▶ _Task to carry out_:
Can you return everything in the TeamLab text from "Practical notes: Bring" down to "which is intentional.", copied word for word?

Planets is smaller and cheaper than Borderless. If you only have time for one and you want the essential TeamLab experience, this is the one.
Practical notes: Bring a bag for your shoes. Wear trousers you can roll up, or shorts. The water rooms aren't deep but you will get wet feet. Book online — tickets sell out days in advance during peak periods.
TeamLab Borderless (Azabudai Hills)
The original Borderless in Odaiba ran for five years before closing in 2022. The new version opened in February 2024 inside the Azabudai Hills development in Minato — a much more central location than its predecessor.
Borderless is bigger and more labyrinthine. The concept is that the artworks aren't contained in separate rooms — they bleed into each other, walls open, corridors lead to unexpected spaces. You're meant to wander. Some visitors spend three hours. Some get slightly lost, which is intentional.
The scale is impressive. There are dozens of distinct installations spread across the space, including ones where you can paint characters that then come to life in the environment. Kids tend to love this. Adults who lean into the experience do too.

▶ _Data section_:
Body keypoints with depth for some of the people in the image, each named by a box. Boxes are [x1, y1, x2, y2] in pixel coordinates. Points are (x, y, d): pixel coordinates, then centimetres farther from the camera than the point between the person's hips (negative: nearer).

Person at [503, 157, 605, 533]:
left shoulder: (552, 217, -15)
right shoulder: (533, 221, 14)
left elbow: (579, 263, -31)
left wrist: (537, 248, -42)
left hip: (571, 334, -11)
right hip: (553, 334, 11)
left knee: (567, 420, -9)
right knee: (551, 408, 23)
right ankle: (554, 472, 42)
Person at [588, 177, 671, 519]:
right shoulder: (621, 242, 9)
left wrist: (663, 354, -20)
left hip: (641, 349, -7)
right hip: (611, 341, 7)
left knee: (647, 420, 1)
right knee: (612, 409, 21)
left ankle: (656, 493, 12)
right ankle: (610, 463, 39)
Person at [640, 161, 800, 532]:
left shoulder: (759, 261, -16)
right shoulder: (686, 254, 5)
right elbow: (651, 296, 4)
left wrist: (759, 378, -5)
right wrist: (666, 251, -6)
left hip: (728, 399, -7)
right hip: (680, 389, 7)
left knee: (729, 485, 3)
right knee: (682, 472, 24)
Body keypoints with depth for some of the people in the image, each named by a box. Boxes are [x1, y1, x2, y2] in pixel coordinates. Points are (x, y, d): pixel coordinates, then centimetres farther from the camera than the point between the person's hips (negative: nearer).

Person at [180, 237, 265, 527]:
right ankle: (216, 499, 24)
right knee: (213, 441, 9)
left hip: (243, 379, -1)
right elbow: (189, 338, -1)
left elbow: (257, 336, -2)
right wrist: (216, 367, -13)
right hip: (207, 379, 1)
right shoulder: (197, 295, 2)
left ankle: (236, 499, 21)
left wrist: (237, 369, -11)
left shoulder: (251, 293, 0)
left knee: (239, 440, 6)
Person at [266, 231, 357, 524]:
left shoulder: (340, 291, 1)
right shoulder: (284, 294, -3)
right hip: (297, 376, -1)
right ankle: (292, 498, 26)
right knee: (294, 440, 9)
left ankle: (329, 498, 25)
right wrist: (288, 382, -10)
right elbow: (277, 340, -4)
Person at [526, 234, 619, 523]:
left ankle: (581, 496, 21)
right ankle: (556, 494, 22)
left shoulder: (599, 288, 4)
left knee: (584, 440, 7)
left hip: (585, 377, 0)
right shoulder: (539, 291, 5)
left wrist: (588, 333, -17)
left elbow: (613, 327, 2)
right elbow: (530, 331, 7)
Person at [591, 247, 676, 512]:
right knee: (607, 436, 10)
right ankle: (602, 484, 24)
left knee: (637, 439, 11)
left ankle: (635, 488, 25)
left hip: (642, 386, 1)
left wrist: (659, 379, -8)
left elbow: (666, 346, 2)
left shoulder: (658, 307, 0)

▶ _Answer box_:
Practical notes: Bring a bag for your shoes. Wear trousers you can roll up, or shorts. The water rooms aren't deep but you will get wet feet. Book online — tickets sell out days in advance during peak periods.
TeamLab Borderless (Azabudai Hills)
The original Borderless in Odaiba ran for five years before closing in 2022. The new version opened in February 2024 inside the Azabudai Hills development in Minato — a much more central location than its predecessor.
Borderless is bigger and more labyrinthine. The concept is that the artworks aren't contained in separate rooms — they bleed into each other, walls open, corridors lead to unexpected spaces. You're meant to wander. Some visitors spend three hours. Some get slightly lost, which is intentional.